歴史観や構造分析、相対化もそれぞれの精度や優先順位。希望的観測もあるでしょう。
どんな理念でも、構造でも、権力化と収奪に接続できる。
そして社会は形成されるたび、収奪構造を再発明します。
社会が大きくなれば影も大きくなり、
豊かになればサービス業が増えるのと同様、寄生する方法も増える。
複雑化した社会は、善悪両面で中間層を増大させるんやね。
「大きい社会」と「豊かな社会」は別の構造であると。
大きくなると豊かになるを別に扱っているが、よろしいか?
つまりローマ帝国とか中華王朝が大きくなるであり、
近世のヴェネツィアや近代先進国が豊かになると定義している。
社会が大きくなれば影も大きくなり、豊かになればサービス業が増えるのと同様、寄生する方法も増える。
ええと、社会が大きく、豊かになれば、分業や中間業種が増える。
非生産層を養う余裕ができ、制度の隙間も拡大し、寄生方法も高度化する。
搾取や寄生は例外的な悪ではなく、高度化した社会に必然的に生じる別の生き方かも知れん。
そして、サービス業や医療、物流に情報交換、保険会社や地域・社会レベルでの相互扶助もまた社会が豊かになったために生まれるものでもある。
社会構造的に分けると
ローマや中華帝国などの大きい社会における負の側面は、
官僚や地方豪族の腐敗。

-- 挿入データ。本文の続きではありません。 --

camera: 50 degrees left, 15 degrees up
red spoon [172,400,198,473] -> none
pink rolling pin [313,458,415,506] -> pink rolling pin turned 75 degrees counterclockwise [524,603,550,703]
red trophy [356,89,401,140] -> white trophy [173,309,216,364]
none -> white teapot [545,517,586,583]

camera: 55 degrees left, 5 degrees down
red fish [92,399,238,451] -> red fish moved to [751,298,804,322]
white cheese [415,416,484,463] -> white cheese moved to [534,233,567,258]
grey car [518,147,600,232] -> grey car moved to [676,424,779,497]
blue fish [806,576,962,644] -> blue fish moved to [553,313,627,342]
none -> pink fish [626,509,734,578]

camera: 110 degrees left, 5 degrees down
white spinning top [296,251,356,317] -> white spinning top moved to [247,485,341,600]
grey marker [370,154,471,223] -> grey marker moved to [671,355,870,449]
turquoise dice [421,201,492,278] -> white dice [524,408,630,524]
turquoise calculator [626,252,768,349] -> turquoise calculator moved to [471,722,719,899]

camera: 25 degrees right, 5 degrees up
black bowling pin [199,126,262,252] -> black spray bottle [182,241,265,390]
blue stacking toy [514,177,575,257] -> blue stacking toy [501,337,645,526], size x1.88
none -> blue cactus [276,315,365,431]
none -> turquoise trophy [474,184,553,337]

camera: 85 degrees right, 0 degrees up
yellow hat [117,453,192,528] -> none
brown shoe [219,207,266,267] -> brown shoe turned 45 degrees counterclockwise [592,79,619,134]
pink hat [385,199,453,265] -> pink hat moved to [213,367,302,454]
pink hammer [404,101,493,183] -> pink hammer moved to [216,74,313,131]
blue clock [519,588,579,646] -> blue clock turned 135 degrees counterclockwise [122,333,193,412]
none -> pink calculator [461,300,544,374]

役人の中抜き、
軍閥化、植民地や重税化、征服行為であり、
ヴェネツィアなど豊かな社会における行為などは、金融操作や情報、投機詐欺、中間搾取、保護料、法律と税を用いても格差。
思考の分岐――
でも、搾取と再分配の境界は何処にある?
おのれにとって都合の悪い利権や勢力と衝突することもあるだろう。
まともな国家でも利害の衝突でぶつかり合うケースも生じるかも知れない。
さて、まともな敵国を悪役にし過ぎると、不思議と自国の社会や理念に捩れが生 じる。おのれのうちにある悪や影を投影してしまうから、エネルギーが正しい方向の解決に向かわないのでは?と一部は思っている。
和解。これは停戦や勝利、降伏に追い込んでのそれではなく、別の段階の社会的和解と歴史の分析も必要なのかもしれない
社会は拡大と複雑化のたびに、新しい善と新しい収奪を同時に作る。
そんなん当たり前やと思うかも知れんけど、言語化するのって結構大変なんよ。